You can check it out on Github if you’d like. There’s no real-world application for this program that I can tell, but it was a valuable learning experience that helped me work through a problem I encountered when thinking about the CvE source: how to create an undefined number of objects without explicitly declaring a variable in which to store each one. What I mean is, using the Dogs program as an example, I wanted to find out how to avoid doing something like dog1 = Dog(“collie”, “Sparky”) for each dog I wanted to create.

It turns out that the solution is to create a list and append a new class instance to the list each time it’s created. This will be indispensable as I develop CvE – I have no idea how many different eggs I’ll need to create for any given game, so it would be impossible for me to manually instantiate the various Egg objects. However, if I can populate them into a list as they’re created, I can easily cycle through and update their positions, check for collision, check when they’ve gone offscreen, and remove them once they are no longer needed.
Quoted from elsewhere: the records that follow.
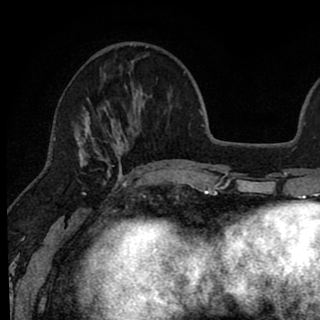
Breast MRI (dynamic contrast-enhanced), one axial slice; position 26 of 90 along the scan axis; cropped to one breast; dynamic contrast-enhanced series, time point 2 of 8 at this slice position (early post-contrast); 1.5 T; TE 2.6 ms, TR 6.1 ms; 2 mm slice thickness; 320 × 320 image matrix. Female patient.
Structures marked on this image (semi-automatic segmentation, software-assisted and operator-edited):
- enhancing-tissue mask used for the functional tumour volume (all voxels passing the contrast-enhancement thresholds inside the analysis volume; usually the tumour): bounding box (x1, y1, x2, y2) in pixels: (74, 45, 143, 179)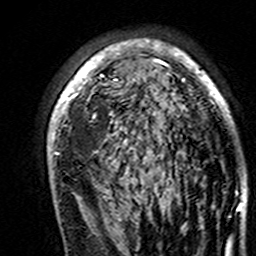
Breast MRI (dynamic contrast-enhanced), one axial slice; slice 100 of 160 in the series (ordered by position); cropped to one breast; dynamic contrast-enhanced series, time point 2 of 7 at this slice position (early post-contrast); 3 T; TE 4.6 ms, TR 7.4 ms; 1 mm slice thickness; 256 × 256 image matrix. Female patient.
Outlined on this slice (semi-automatic segmentation, software-assisted and operator-edited):
- enhancing-tissue mask used for the functional tumour volume (all voxels passing the contrast-enhancement thresholds inside the analysis volume; usually the tumour): bounding box [x1, y1, x2, y2] px = [47, 39, 238, 193]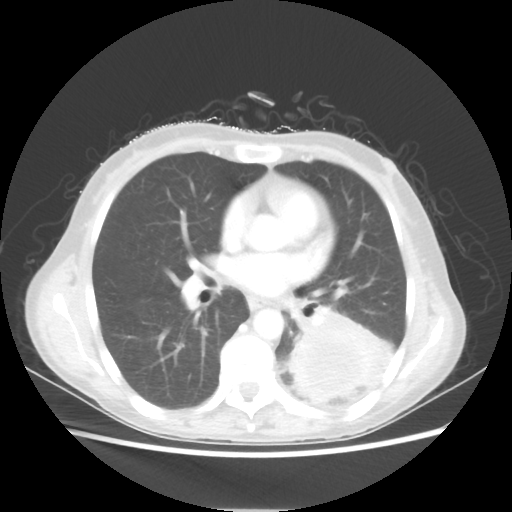
Chest CT, one axial slice; slice 28 of 56 in the series (ordered by position); lung window (W 1500 / L -600 HU); 512 × 512 image matrix, field of view 360 × 360 mm. Patient: female, 53 years. From the clinical record (not read from this slice): clinical TNM (as recorded): T3 N0 M0.
Structures marked on this image (rectangle marked by the reading radiologist):
- lung tumour (recorded histology: adenocarcinoma): box from (x=285, y=305) to (x=394, y=404) px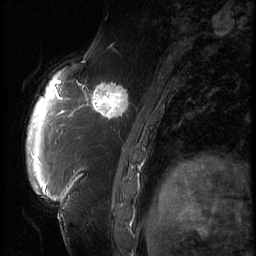
Breast MRI (dynamic contrast-enhanced), one sagittal slice. Slice 21 of 66 in the series (ordered by position). 3 images stored at this slice position (order not interpretable as contrast timing). 1.5 T. TE 4.2 ms, TR 9 ms. 2.5 mm slice thickness. 256 × 256 image matrix. Female patient, age 57 years. From the clinical record (not read from this slice): setting: breast cancer imaged before/during neoadjuvant chemotherapy; receptor status: triple-negative.
Outlined on this slice (semi-automatic segmentation, software-assisted and operator-edited):
- analysis volume of interest (the breast-tissue region the enhancement analysis was run in; not a lesion): bounding box [x1, y1, x2, y2] px = [86, 74, 138, 129]
- tumour enhancement mask (voxels above the 140 % enhancement threshold inside the analysis volume of interest): [86, 81, 132, 122]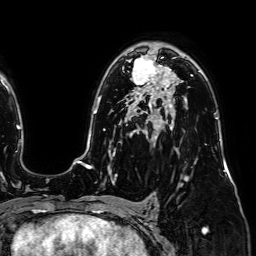
Breast MRI (dynamic contrast-enhanced), one axial slice. Position 48 of 64 along the scan axis. Cropped to one breast. Dynamic contrast-enhanced series, time point 2 of 7 at this slice position (early post-contrast). 1.5 T. TE 2.6 ms, TR 5.2 ms. 2.5 mm slice thickness. 256 × 256 image matrix, field of view 230 × 230 mm. Female patient.
Structures marked on this image (semi-automatically segmented with operator editing):
- enhancing-tissue mask used for the functional tumour volume (all voxels passing the contrast-enhancement thresholds inside the analysis volume; usually the tumour): bounding box [x1, y1, x2, y2] px = [128, 55, 164, 89]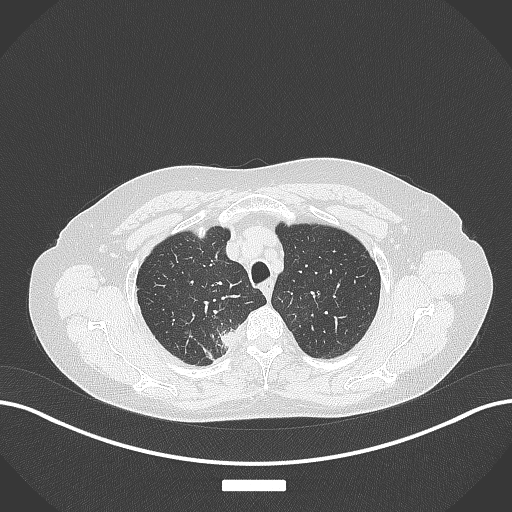
Chest CT, one axial slice. Position 322 of 357 along the scan axis. Reconstruction kernel B70f. 120 kVp. Lung window (W 1500 / L -600 HU). 512 × 512 image matrix. Patient: female, 62 years. From the clinical record (not read from this slice): clinical TNM (as recorded): T1c N1 M0.
Outlined on this slice (rectangle marked by the reading radiologist):
- lung tumour (recorded histology: squamous cell carcinoma): box from (x=213, y=322) to (x=240, y=350) px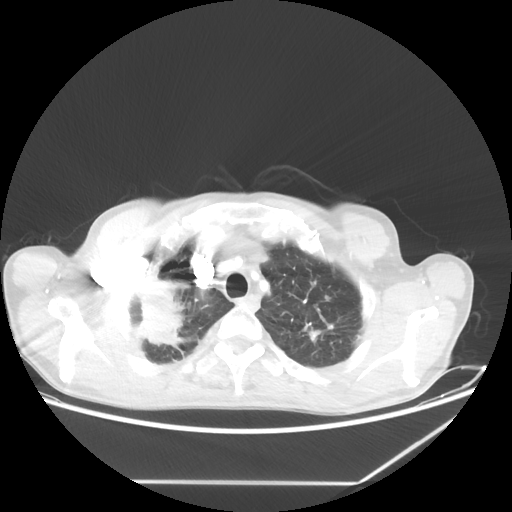
Chest CT, one axial slice; position 55 of 65 along the scan axis; lung window (W 1500 / L -600 HU); 5 mm slice thickness; 512 × 512 image matrix. Male patient, age 68 years. From the clinical record (not read from this slice): clinical TNM (as recorded): T3 N3 M0.
Outlined on this slice (rectangle marked by the reading radiologist):
- lung tumour (recorded histology: adenocarcinoma): bounding box [x1, y1, x2, y2] px = [139, 268, 195, 351]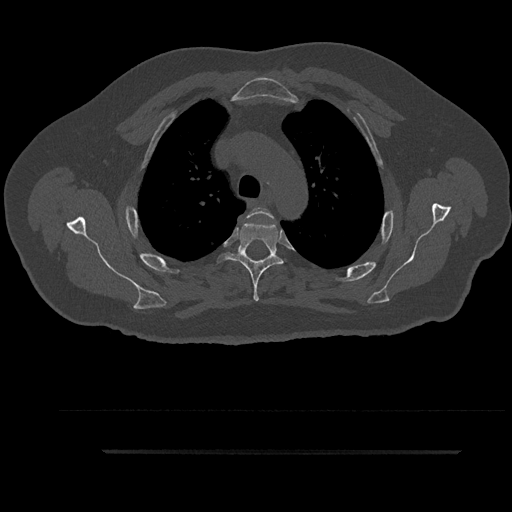
CT including the spine, one axial slice; slice 676 of 797 in the series (ordered by position); reconstruction kernel Br40s/3; bone window (W 1800 / L 400 HU); 0.5 mm slice thickness; 512 × 512 image matrix, field of view 432 × 432 mm. Male patient, age 63 years. From the clinical record (not read from this slice): primary cancer: renal; vertebrae with lytic lesions (as recorded): T8.
Annotated regions visible in this slice (semi-automatically segmented with operator editing):
- T3 vertebra: bounding box [x1, y1, x2, y2] px = [247, 207, 275, 259]
- T4 vertebra: [217, 221, 284, 301]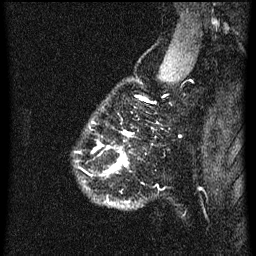
Breast MRI (dynamic contrast-enhanced), one sagittal slice. Dynamic contrast-enhanced series, image 2 of 3 at this slice position (ordered by acquisition). 1.5 T. TE 4.2 ms, TR 8.4 ms. 2 mm slice thickness. 256 × 256 image matrix. Female patient, age 34 years. From the clinical record (not read from this slice): setting: breast cancer imaged before/during neoadjuvant chemotherapy; receptor status: HR-positive, HER2-negative.
Annotated regions visible in this slice (semi-automatically segmented with operator editing):
- analysis volume of interest (the breast-tissue region the enhancement analysis was run in; not a lesion): bounding box <90,58,173,209> (left, top, right, bottom; pixels)
- tumour enhancement mask (voxels above the 70 % enhancement threshold inside the analysis volume of interest): <94,150,127,173>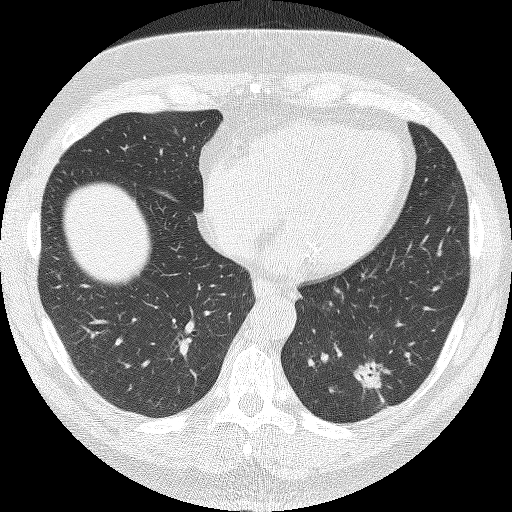
Chest CT (low-dose screening protocol), one axial image. First (baseline) screen. Lung window (W 1500 / L -600 HU). 2 mm slice thickness. Lung (sharp) reconstruction kernel (FC51). 120 kVp. 512 × 512 image matrix, field of view 349 × 349 mm. Male, age 62 years at enrolment. Current smoker at enrolment.
- Expert reader's lesion annotation, bounding box (x1, y1, x2, y2) in pixels: (348, 353, 405, 404).
- The screening reader recorded 2 non-calcified nodules or masses ≥4 mm on this exam; which of them this box marks is not recorded.
- Official screen result: positive, change unspecified: nodule(s) >= 4 mm or enlarging nodule(s), mass(es), or other non-specific abnormalities suspicious for lung cancer.
- Participant outcome: lung cancer diagnosed 90 days after this screen — adenocarcinoma, NOS, left lower lobe, moderately differentiated (G2), stage IA (AJCC 6th edition), 30 mm at pathology.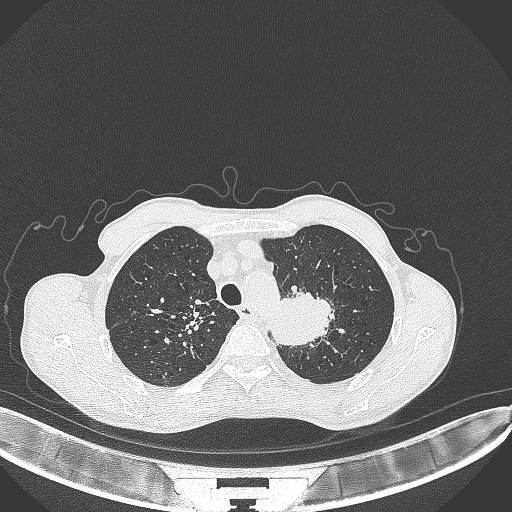
Chest CT, one axial slice. Slice 340 of 386 in the series (ordered by position). Lung window (W 1500 / L -600 HU). 1 mm slice thickness. 512 × 512 image matrix. Male patient, age 65 years. From the clinical record (not read from this slice): clinical TNM (as recorded): T2b N0 M0; histopathological grade: G2.
Annotated regions visible in this slice (bounding box drawn by a radiologist):
- lung tumour (recorded histology: adenocarcinoma): bounding box [x1, y1, x2, y2] px = [265, 289, 334, 344]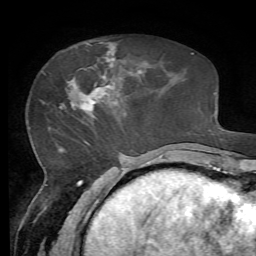
Breast MRI, one axial slice. Position 22 of 72 along the scan axis. Cropped to one breast. Dynamic contrast-enhanced series, time point 2 of 7 at this slice position (early post-contrast). 1.5 T. TE 4.3 ms, TR 8.7 ms. 2.2 mm slice thickness. 256 × 256 image matrix, field of view 180 × 180 mm. Female patient.
Structures marked on this image (semi-automatic segmentation, software-assisted and operator-edited):
- enhancing-tissue mask used for the functional tumour volume (all voxels passing the contrast-enhancement thresholds inside the analysis volume; usually the tumour): bounding box [x1, y1, x2, y2] px = [63, 50, 115, 111]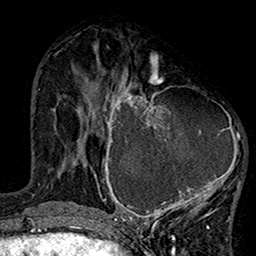
Breast MRI (dynamic contrast-enhanced), one axial slice. Position 59 of 160 along the scan axis. Cropped to one breast. Dynamic contrast-enhanced series, time point 2 of 7 at this slice position (early post-contrast). 1.5 T. TE 2.7 ms, TR 5.2 ms. 1 mm slice thickness. 256 × 256 image matrix, field of view 158 × 158 mm. Female patient.
Annotated regions visible in this slice (semi-automatically segmented with operator editing):
- enhancing-tissue mask used for the functional tumour volume (all voxels passing the contrast-enhancement thresholds inside the analysis volume; usually the tumour): bounding box (x1, y1, x2, y2) in pixels: (99, 75, 241, 220)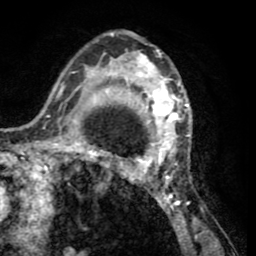
Breast MRI (dynamic contrast-enhanced), one axial slice. Cropped to one breast. Dynamic contrast-enhanced series, time point 2 of 8 at this slice position (early post-contrast). 1.5 T. TE 2.6 ms, TR 5.8 ms. 2 mm slice thickness. 256 × 256 image matrix, field of view 165 × 165 mm. Female patient.
Outlined on this slice (semi-automatic segmentation, software-assisted and operator-edited):
- enhancing-tissue mask used for the functional tumour volume (all voxels passing the contrast-enhancement thresholds inside the analysis volume; usually the tumour): bounding box <103,33,196,232> (left, top, right, bottom; pixels)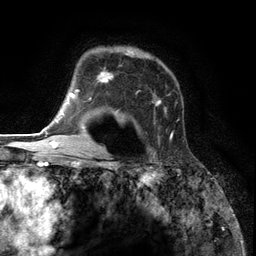
Breast MRI (dynamic contrast-enhanced), one axial slice. Slice 90 of 134 in the series (ordered by position). Cropped to one breast. Dynamic contrast-enhanced series, time point 2 of 6 at this slice position (early post-contrast). 3 T. TE 2.8 ms, TR 7.3 ms. 1.2 mm slice thickness. 256 × 256 image matrix, field of view 180 × 180 mm. Female patient.
Annotated regions visible in this slice (semi-automatic segmentation, software-assisted and operator-edited):
- enhancing-tissue mask used for the functional tumour volume (all voxels passing the contrast-enhancement thresholds inside the analysis volume; usually the tumour): box from (x=85, y=47) to (x=174, y=153) px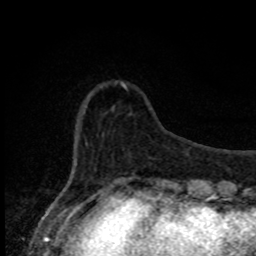
Breast MRI, one axial slice. Slice 20 of 80 in the series (ordered by position). Cropped to one breast. Dynamic contrast-enhanced series, time point 2 of 8 at this slice position (early post-contrast). 1.5 T. TE 4.2 ms, TR 7 ms. 2 mm slice thickness. 256 × 256 image matrix, field of view 150 × 150 mm. Female patient.
Structures marked on this image (semi-automatically segmented with operator editing):
- enhancing-tissue mask used for the functional tumour volume (all voxels passing the contrast-enhancement thresholds inside the analysis volume; usually the tumour): bounding box [x1, y1, x2, y2] px = [76, 82, 127, 165]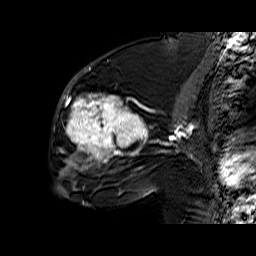
Breast MRI (dynamic contrast-enhanced), one sagittal slice. Position 31 of 60 along the scan axis. Dynamic contrast-enhanced series, time point 2 of 6 at this slice position (early post-contrast). 1.5 T. TE 6.4 ms, TR 32.9 ms. 4 mm slice thickness. 256 × 256 image matrix, field of view 200 × 200 mm. Female patient. From the clinical record (not read from this slice): setting: breast cancer imaged before/during neoadjuvant chemotherapy; receptor status: triple-negative.
Annotated regions visible in this slice (semi-automatic segmentation, software-assisted and operator-edited):
- analysis volume of interest (the breast-tissue region the enhancement analysis was run in; not a lesion): bounding box (x1, y1, x2, y2) in pixels: (56, 65, 158, 174)
- tumour enhancement mask (voxels above the 100 % enhancement threshold inside the analysis volume of interest): (61, 70, 148, 170)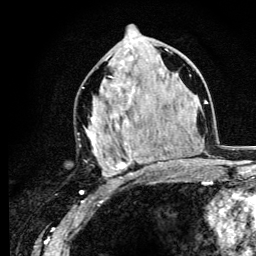
Breast MRI (dynamic contrast-enhanced), one axial slice. Slice 59 of 134 in the series (ordered by position). Cropped to one breast. Dynamic contrast-enhanced series, time point 2 of 6 at this slice position (early post-contrast). 3 T. TE 4.2 ms, TR 8.6 ms. 1.2 mm slice thickness. 256 × 256 image matrix. Female patient.
Structures marked on this image (semi-automatically segmented with operator editing):
- enhancing-tissue mask used for the functional tumour volume (all voxels passing the contrast-enhancement thresholds inside the analysis volume; usually the tumour): bounding box <85,76,159,182> (left, top, right, bottom; pixels)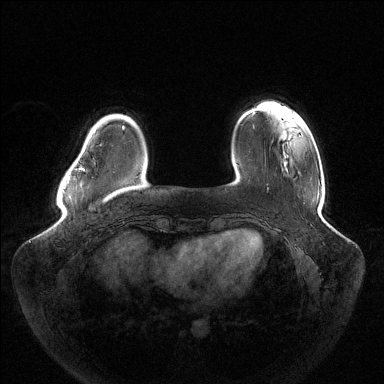
Breast MRI (dynamic contrast-enhanced), one axial slice; position 26 of 144 along the scan axis; dynamic contrast-enhanced series, time point 2 of 6 at this slice position (early post-contrast); 1.5 T; TE 1.5 ms, TR 4.6 ms; 384 × 384 image matrix, field of view 430 × 430 mm. Female patient.
Outlined on this slice (semi-automatically segmented with operator editing):
- enhancing-tissue mask used for the functional tumour volume (all voxels passing the contrast-enhancement thresholds inside the analysis volume; usually the tumour): bounding box (x1, y1, x2, y2) in pixels: (79, 168, 84, 170)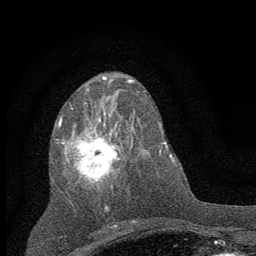
Breast MRI (dynamic contrast-enhanced), one axial slice; position 29 of 60 along the scan axis; cropped to one breast; dynamic contrast-enhanced series, time point 2 of 7 at this slice position (early post-contrast); 1.5 T; TE 3.7 ms, TR 7.6 ms; 256 × 256 image matrix, field of view 150 × 150 mm. Female patient.
Structures marked on this image (semi-automatically segmented with operator editing):
- enhancing-tissue mask used for the functional tumour volume (all voxels passing the contrast-enhancement thresholds inside the analysis volume; usually the tumour): bounding box <58,103,135,211> (left, top, right, bottom; pixels)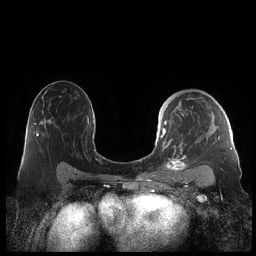
Breast MRI (dynamic contrast-enhanced), one axial slice. Slice 133 of 248 in the series (ordered by position). Dynamic contrast-enhanced series, time point 2 of 7 at this slice position (early post-contrast). 1.5 T. TE 1.9 ms, TR 4.1 ms. 0.8 mm slice thickness. 256 × 256 image matrix, field of view 340 × 340 mm. Female patient.
Annotated regions visible in this slice (semi-automatic segmentation, software-assisted and operator-edited):
- enhancing-tissue mask used for the functional tumour volume (all voxels passing the contrast-enhancement thresholds inside the analysis volume; usually the tumour): bounding box [x1, y1, x2, y2] px = [161, 97, 230, 178]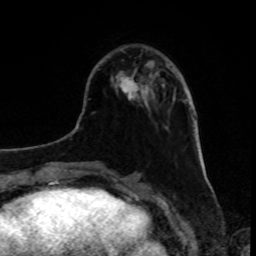
Breast MRI, one axial slice; cropped to one breast; dynamic contrast-enhanced series, time point 2 of 8 at this slice position (early post-contrast); 1.5 T; TE 4.2 ms, TR 7 ms; 2 mm slice thickness; 256 × 256 image matrix. Female patient.
Annotated regions visible in this slice (semi-automatic segmentation, software-assisted and operator-edited):
- enhancing-tissue mask used for the functional tumour volume (all voxels passing the contrast-enhancement thresholds inside the analysis volume; usually the tumour): bounding box [x1, y1, x2, y2] px = [118, 71, 159, 100]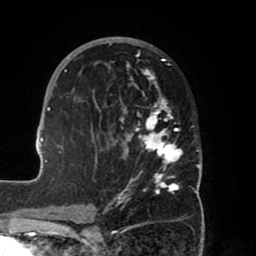
Breast MRI (dynamic contrast-enhanced), one axial slice. Cropped to one breast. Dynamic contrast-enhanced series, time point 2 of 8 at this slice position (early post-contrast). 1.5 T. TE 2.5 ms, TR 5.2 ms. 2 mm slice thickness. 256 × 256 image matrix. Female patient.
Structures marked on this image (semi-automatic segmentation, software-assisted and operator-edited):
- enhancing-tissue mask used for the functional tumour volume (all voxels passing the contrast-enhancement thresholds inside the analysis volume; usually the tumour): bounding box [x1, y1, x2, y2] px = [39, 37, 202, 204]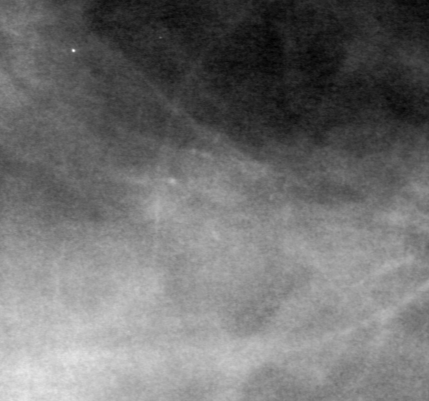
Region of interest cut from a scanned film mammogram (one marked finding); right breast; MLO view; BI-RADS breast density category 3 (scale 1–4).
Finding: calcifications, morphology punctate / amorphous, distribution clustered; BI-RADS assessment category 0 (incomplete: needs additional imaging); pathology (as recorded): benign.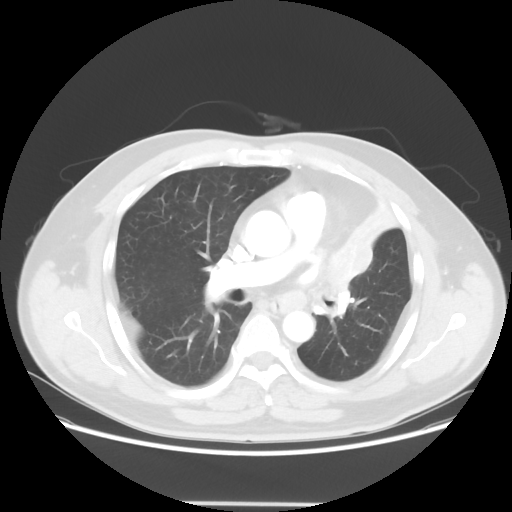
Chest CT, one axial slice; slice 36 of 62 in the series (ordered by position); lung window (W 1500 / L -600 HU); 5 mm slice thickness; 512 × 512 image matrix, field of view 403 × 403 mm. Male patient, age 49 years. Case-level facts recorded for this patient, not image findings: clinical TNM (as recorded): T3 N3 M1c.
Structures marked on this image (bounding box drawn by a radiologist):
- lung tumour (recorded histology: squamous cell carcinoma): box from (x=316, y=239) to (x=364, y=325) px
I’ve been missing JavaScript these past few days, but I think it’s best for me to focus on one thing at a time. I’ve made some good progress in JavaScript in the past month or so, and now my goal is to make a game. I do want to continue my journey toward JS mastery, but I think the path of least resistance for my current goal will be Python using Pygame. If I decide to create another game after that, there’s a really cool JavaScript game framework called Phaser which I’m interested in trying out; it would allow me to make a browser-based game using HTML5’s canvas, but I think it would also require a lot more overhead to learn.

Before I wrap up the post, I’d like to add that I’m 10% of the way through my 100 Days of Code challenge (I just posted the log for day 10 here). I’ve still got a long way to go, but I’m encouraged that I’ve made it as far as I have already.